De acordo com a teoria elaborada por Lorenz (citado por Goodenough et al. 1993) existe, no sistema nervoso, uma produção contínua de energia específica de acção mesmo em períodos durante os quais não existe qualquer manifestação do respectivo padrão fixo de acção (que é um comportamento padrão inato). Esta energia específica de um determinado comportamento é acumulada e retida por um mecanismo inibitório até surgir o estímulo sinal adequado que despolete a acção comportamental e liberte a energia armazenada, mas quando a energia é acumulada durante muito tempo, o comportamento pode ocorrer espontaneamente sem que seja necessária a presença do estímulo sinal (Goodenough et al., 1993).
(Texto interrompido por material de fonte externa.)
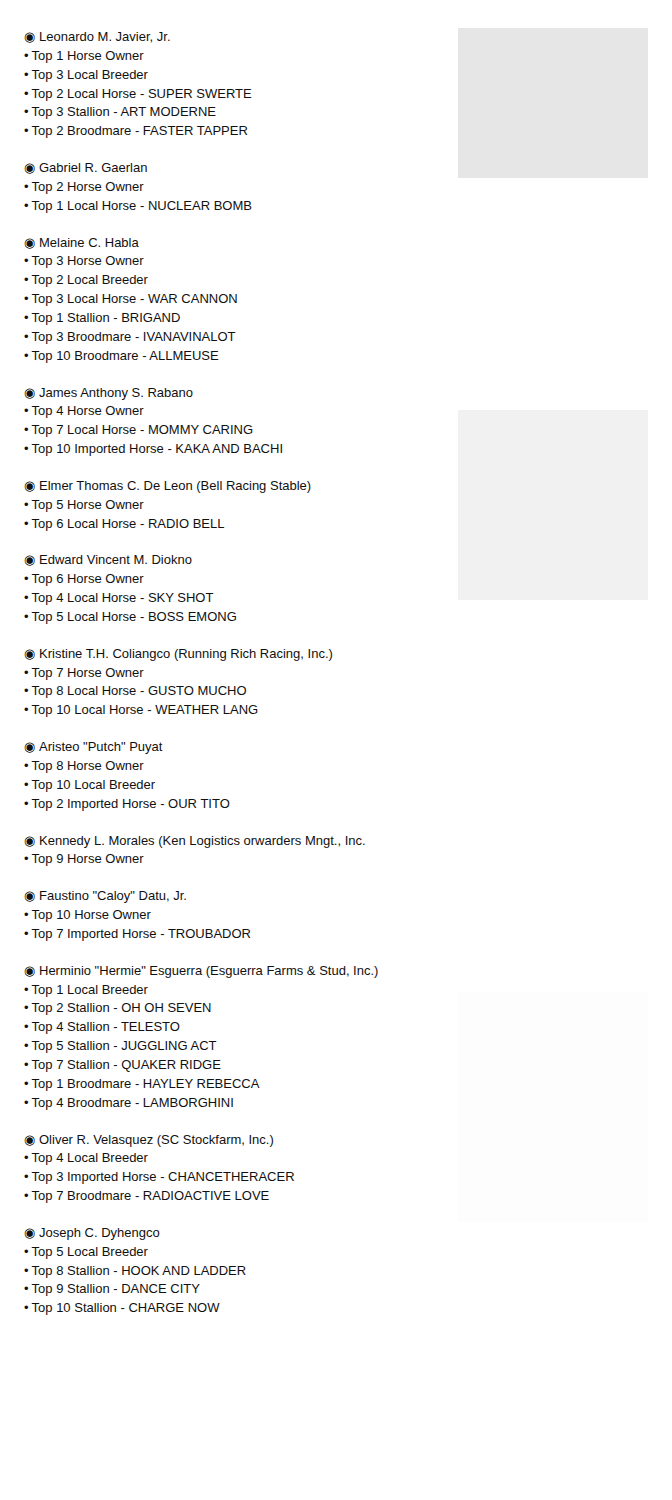Leonardo M. Javier, Jr.
Top 1 Horse Owner
Top 3 Local Breeder
Top 2 Local Horse - SUPER SWERTE
Top 3 Stallion - ART MODERNE
Top 2 Broodmare - FASTER TAPPER
Gabriel R. Gaerlan
Top 2 Horse Owner
Top 1 Local Horse - NUCLEAR BOMB
Melaine C. Habla
Top 3 Horse Owner
Top 2 Local Breeder
Top 3 Local Horse - WAR CANNON
Top 1 Stallion - BRIGAND
Top 3 Broodmare - IVANAVINALOT
Top 10 Broodmare - ALLMEUSE
James Anthony S. Rabano
Top 4 Horse Owner
Top 7 Local Horse - MOMMY CARING
Top 10 Imported Horse - KAKA AND BACHI
Elmer Thomas C. De Leon (Bell Racing Stable)
Top 5 Horse Owner
Top 6 Local Horse - RADIO BELL
Edward Vincent M. Diokno
Top 6 Horse Owner
Top 4 Local Horse - SKY SHOT
Top 5 Local Horse - BOSS EMONG
Kristine T.H. Coliangco (Running Rich Racing, Inc.)
Top 7 Horse Owner
Top 8 Local Horse - GUSTO MUCHO
Top 10 Local Horse - WEATHER LANG
Aristeo "Putch" Puyat
Top 8 Horse Owner
Top 10 Local Breeder
Top 2 Imported Horse - OUR TITO
Kennedy L. Morales (Ken Logistics orwarders Mngt., Inc.
Top 9 Horse Owner
Faustino "Caloy" Datu, Jr.
Top 10 Horse Owner
Top 7 Imported Horse - TROUBADOR
Herminio "Hermie" Esguerra (Esguerra Farms & Stud, Inc.)
Top 1 Local Breeder
Top 2 Stallion - OH OH SEVEN
Top 4 Stallion - TELESTO
Top 5 Stallion - JUGGLING ACT
Top 7 Stallion - QUAKER RIDGE
Top 1 Broodmare - HAYLEY REBECCA
Top 4 Broodmare - LAMBORGHINI
Oliver R. Velasquez (SC Stockfarm, Inc.)
Top 4 Local Breeder
Top 3 Imported Horse - CHANCETHERACER
Top 7 Broodmare - RADIOACTIVE LOVE
Joseph C. Dyhengco
Top 5 Local Breeder
Top 8 Stallion - HOOK AND LADDER
Top 9 Stallion - DANCE CITY
Top 10 Stallion - CHARGE NOW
Segundo Lorenz (citado por Hogg et al. 1998) a agressividade enquadra-se nesta energia inata que se acumula e liberta na presença do estímulo apropriado, e integra-a no contexto mais amplo da evolução das espécies, considerando que desempenha um papel adaptativo e de sobrevivência dado que pode ser um factor facilitador da selecção sexual e acasalamento, alimentação e delimitação territorial. Ainda neste contexto, surge o modelo sociobiológico que, de modo muito resumido, assenta na teoria que a origem de todo o comportamento social reside nas suas bases biológicas: determinados comportamentos evoluíram ao longo do tempo devido ao facto de promoverem a sobrevivência dos genes o tempo suficiente para o indivíduo os poder passar à geração seguinte e, neste sentido, a agressividade é um factor adaptativo desde que esteja relacionada com a capacidade para viver o tempo suficiente para procriar, e o seu valor de sobrevivência adaptativo revela-se

nos comportamentos com objectivos relacionados com vantagens sociais ou económicas, defesa ou aquisição de novos recursos (Hogg et al. 1998).